___ Textauszug

Güllebonus in Gefahr

27.02.2013

Biogasanlage mit Grünfläche bei blauem Himmel und Sonnenschein

 

 

Berlin. Auf ein gemeinsames Konzept zur Dämpfung der Ausbaukosten der erneuerbaren Energien haben sich Bundesumweltminister Peter Altmaier und Bundeswirtschaftsminister Dr. Philipp Rösler verständigt. Wie das Umweltressort Mitte Februar mitteilte, sind sich die beiden Minister einig, dass schnelle Anpassungen im Erneuerbare-Energien-Gesetz (EEG) erforderlich sind, um den Anstieg der Stromkosten zu bremsen. Unabhängig davon bestehe Konsens, dass das EEG grundlegend reformiert werden müsse.

Konkret wollen Altmaier und Rösler die EEG-Umlage im Jahr 2014 auf dem Wert für 2013, also 5,277 ct/kWh, festschreiben. In den Folgejahren soll dieser Wert jährlich um 2,5 % ansteigen. Die Höhe der Umlage soll jährlich evaluiert werden.

______
___ Bereitgestellte Angaben

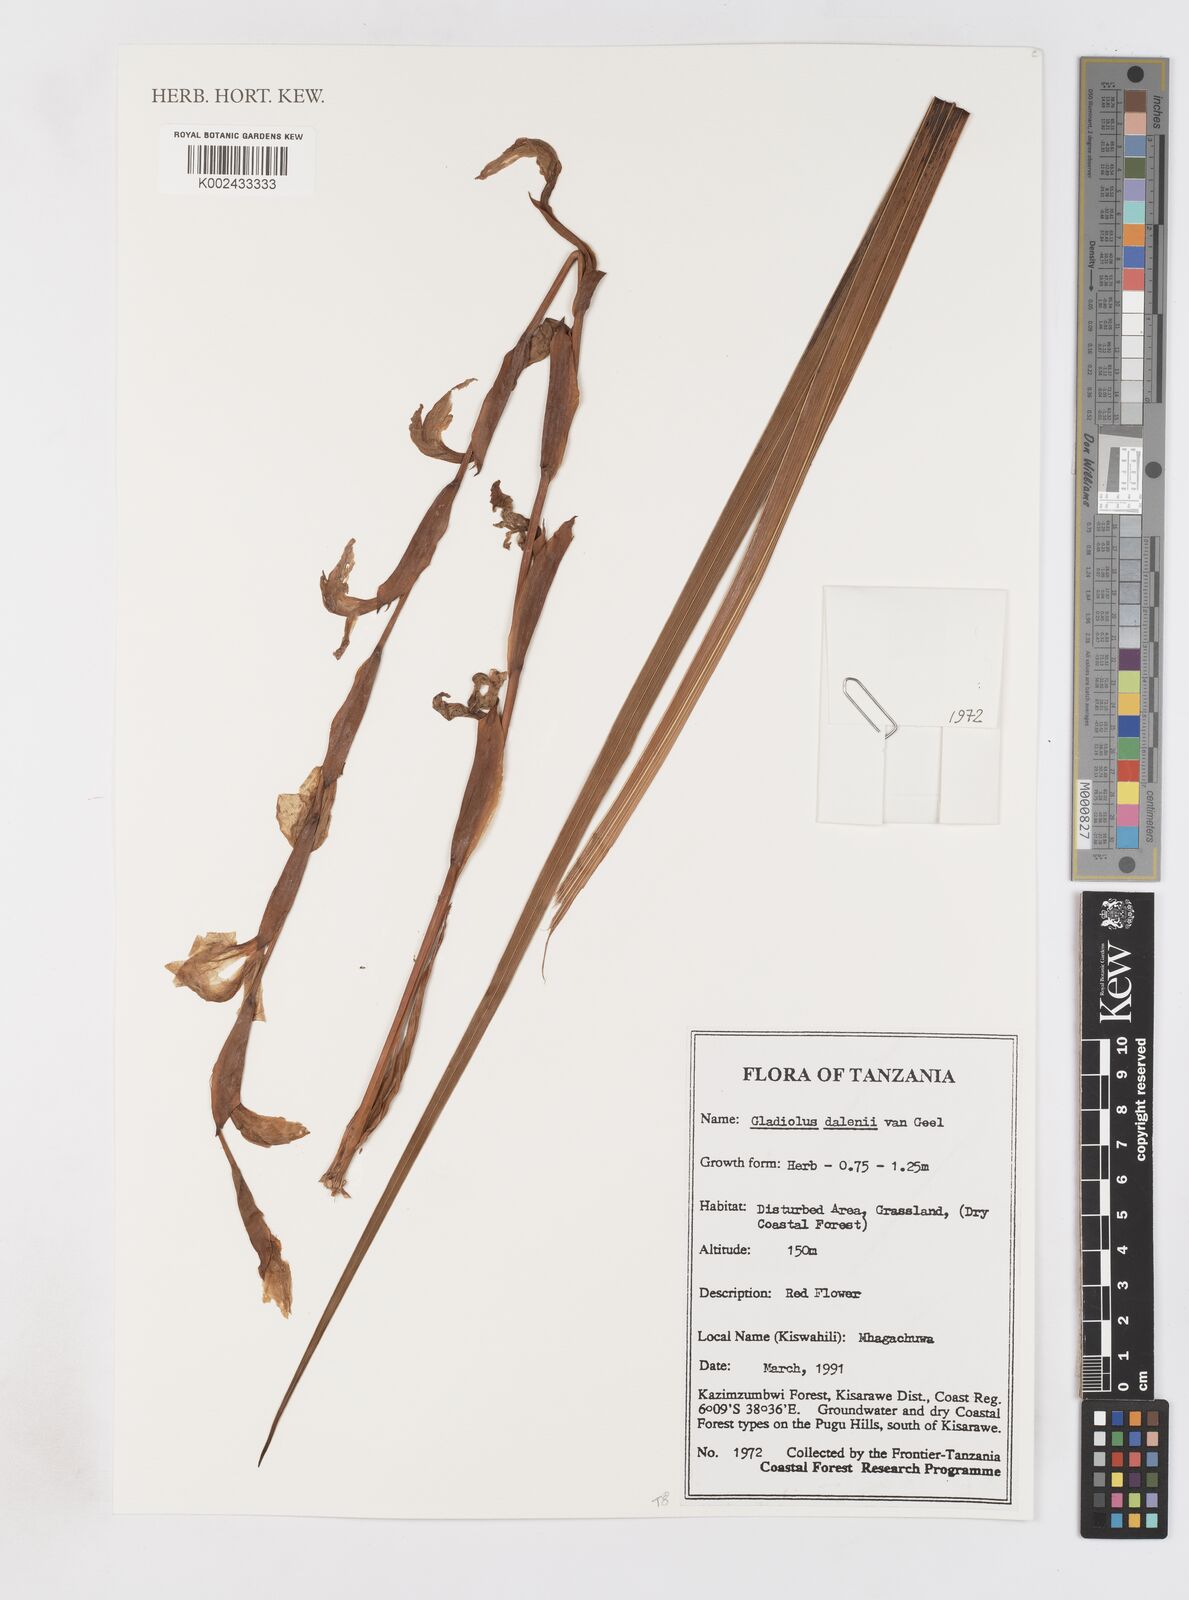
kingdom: Plantae
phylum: Tracheophyta
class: Liliopsida
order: Asparagales
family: Iridaceae
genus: Gladiolus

______

Aufgabe
Fahren Sie mit dem Zeitungsartikel über den gefährdeten Güllebonus und die geplanten EEG-Änderungen fort und schließen Sie direkt an seinen letzten Satz an.

Ergebnis
Für neue EEG-Anlagen schlagen die Minister in ihrem Konzept ab dem 1. August 2013 vor, dass die Vergütung in den ersten fünf Monaten ab der Inbetriebnahme einer Anlage auf den Marktwert des Stroms reduziert wird. Davon ausgenommen werden sollen lediglich Photovoltaik-(PV-)Anlagen. Ab dem sechsten Betriebsmonat solle die Vergütung für Neuanlagen im Falle von Windkraftanlagen auf 8 ct/kWh abgesenkt werden, während es bei PV-Anlagen beim bestehenden „atmenden Deckel“ bleibt. Bei allen anderen Neuanlagen soll die Vergütung pauschal um 4 % sinken.

Bei Bestandsanlagen soll nach den Vorstellungen von Altmaier und Rösler der Gülle-Bonus für Biomasseanlagen mit Wirkung ab 1. August 2013 gestrichen werden, was alle Anlagen, die zwischen 2004 und 2008 in Betrieb genommen wurden, betreffen würde. Außerdem sollen die Vergütungen für sämtliche Bestandsanlagen im Jahr 2014 pauschal um 1,5 % abgesenkt werden. Für alle Anlagen wird zusätzlich eine Mindestumlage eingeführt, von der lediglich Einrichtungen mit einer Leistung von weniger als 2 MW sowie Kraft-Wärme-Kopplungs-Anlagen ausgenommen sind.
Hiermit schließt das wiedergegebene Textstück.